Another detainee by the name of Monica also filed a complaint, stating that she was denied her hormone therapy at the Santa Ana Jail after taking it for a decade prior to her detention and becoming physically and psychologically reliant on it.
Alexis was released in February after a judge stayed her deportation because she’d likely face persecution in her homeland.
The Obama Administration has said repeatedly that it is looking to overhaul the immigration detention system after in-custody deaths and longstanding allegations of mistreatment.
Agency officials routinely meet with nongovernmental organizations, such as the National Immigrant Justice Center to discuss immigration detention.
“As a result of these discussions as well as the agency’s overall detention reform efforts, early last month ICE issued formal guidance to address the care and housing of vulnerable and special needs detainees,” Kice said.

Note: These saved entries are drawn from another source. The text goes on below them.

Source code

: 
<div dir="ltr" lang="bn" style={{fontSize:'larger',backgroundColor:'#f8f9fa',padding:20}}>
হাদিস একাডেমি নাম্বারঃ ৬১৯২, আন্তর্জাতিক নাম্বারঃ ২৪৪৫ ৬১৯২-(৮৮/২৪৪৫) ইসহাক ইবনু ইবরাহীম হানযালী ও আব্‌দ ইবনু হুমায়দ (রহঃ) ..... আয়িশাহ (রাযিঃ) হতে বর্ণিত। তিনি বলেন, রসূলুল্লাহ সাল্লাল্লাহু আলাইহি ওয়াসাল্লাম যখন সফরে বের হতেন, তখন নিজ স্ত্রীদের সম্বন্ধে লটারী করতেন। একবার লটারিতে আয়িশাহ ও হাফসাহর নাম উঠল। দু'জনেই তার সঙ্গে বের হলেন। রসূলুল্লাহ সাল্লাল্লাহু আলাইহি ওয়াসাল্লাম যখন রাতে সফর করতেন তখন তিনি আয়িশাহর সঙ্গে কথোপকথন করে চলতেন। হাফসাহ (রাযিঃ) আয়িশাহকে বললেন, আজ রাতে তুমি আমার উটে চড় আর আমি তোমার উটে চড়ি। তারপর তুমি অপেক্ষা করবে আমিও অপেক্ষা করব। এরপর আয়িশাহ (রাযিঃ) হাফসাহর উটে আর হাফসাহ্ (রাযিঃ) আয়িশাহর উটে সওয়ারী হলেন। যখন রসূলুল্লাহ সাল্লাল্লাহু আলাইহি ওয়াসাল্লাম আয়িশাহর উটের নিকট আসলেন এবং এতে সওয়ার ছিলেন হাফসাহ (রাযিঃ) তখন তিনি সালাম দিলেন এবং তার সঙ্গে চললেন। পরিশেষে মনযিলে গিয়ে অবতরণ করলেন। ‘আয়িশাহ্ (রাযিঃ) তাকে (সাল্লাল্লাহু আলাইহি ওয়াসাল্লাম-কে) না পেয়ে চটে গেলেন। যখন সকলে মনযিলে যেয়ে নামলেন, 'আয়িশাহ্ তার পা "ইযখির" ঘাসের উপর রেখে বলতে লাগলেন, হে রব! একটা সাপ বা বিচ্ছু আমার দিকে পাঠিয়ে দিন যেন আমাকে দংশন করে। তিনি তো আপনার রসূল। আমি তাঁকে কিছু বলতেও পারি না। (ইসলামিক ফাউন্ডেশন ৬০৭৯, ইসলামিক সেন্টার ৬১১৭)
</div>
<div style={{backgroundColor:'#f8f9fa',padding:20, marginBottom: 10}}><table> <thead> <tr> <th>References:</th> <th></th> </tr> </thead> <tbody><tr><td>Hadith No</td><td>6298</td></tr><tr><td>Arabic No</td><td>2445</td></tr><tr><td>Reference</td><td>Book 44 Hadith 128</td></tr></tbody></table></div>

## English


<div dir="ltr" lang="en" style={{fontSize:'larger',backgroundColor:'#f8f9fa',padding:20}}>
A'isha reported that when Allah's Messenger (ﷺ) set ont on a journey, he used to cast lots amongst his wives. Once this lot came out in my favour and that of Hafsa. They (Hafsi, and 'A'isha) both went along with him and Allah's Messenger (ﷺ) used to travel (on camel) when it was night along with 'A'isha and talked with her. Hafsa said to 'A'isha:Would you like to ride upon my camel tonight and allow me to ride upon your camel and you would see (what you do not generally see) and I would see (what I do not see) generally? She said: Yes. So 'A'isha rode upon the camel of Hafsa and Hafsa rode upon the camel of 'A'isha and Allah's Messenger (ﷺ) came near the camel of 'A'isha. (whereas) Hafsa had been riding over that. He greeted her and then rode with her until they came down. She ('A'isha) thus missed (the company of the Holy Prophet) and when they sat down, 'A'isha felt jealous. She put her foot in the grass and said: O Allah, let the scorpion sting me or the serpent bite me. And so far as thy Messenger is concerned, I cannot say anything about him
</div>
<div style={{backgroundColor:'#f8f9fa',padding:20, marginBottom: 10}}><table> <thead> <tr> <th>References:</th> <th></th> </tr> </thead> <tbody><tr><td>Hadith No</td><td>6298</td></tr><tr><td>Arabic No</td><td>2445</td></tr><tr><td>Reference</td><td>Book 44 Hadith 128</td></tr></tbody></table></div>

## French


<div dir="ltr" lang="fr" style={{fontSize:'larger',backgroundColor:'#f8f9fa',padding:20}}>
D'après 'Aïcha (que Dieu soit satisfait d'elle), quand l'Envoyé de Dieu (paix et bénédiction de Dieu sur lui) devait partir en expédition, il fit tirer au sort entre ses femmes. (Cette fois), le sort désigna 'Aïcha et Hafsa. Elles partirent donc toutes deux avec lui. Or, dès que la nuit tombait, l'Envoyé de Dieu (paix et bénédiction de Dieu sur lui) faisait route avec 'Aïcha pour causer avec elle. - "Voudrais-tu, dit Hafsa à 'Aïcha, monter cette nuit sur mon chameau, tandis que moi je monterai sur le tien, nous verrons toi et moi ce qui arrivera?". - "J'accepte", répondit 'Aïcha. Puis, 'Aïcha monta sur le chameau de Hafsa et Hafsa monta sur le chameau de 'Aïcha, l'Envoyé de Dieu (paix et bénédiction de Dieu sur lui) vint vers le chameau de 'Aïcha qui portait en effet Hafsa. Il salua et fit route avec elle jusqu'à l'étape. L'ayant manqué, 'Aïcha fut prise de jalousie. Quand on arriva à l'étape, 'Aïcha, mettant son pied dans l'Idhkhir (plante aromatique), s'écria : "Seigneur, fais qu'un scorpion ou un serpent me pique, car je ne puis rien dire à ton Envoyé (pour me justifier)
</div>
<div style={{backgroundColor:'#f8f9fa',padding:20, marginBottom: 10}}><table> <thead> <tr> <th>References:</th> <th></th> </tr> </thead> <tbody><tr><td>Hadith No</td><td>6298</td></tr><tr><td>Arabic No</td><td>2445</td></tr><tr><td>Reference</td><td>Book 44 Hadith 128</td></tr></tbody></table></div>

The Department of Homeland Security has said that it would move away from contracting with local authorities to provide beds for its detainees.
However, in the fall of last year ICE and Orange County forged a contract to provide about 800 beds for immigration detainees at Theo Lacy and James Musick Facility near Irvine.
Critics of the department said the Orange County agreement is a departure from proposed overhauls aimed at reducing abuse within its detention system.
They pointed to the various allegations of in-detention deaths and inhumane treatment of detainees at municipal jails that contract with ICE.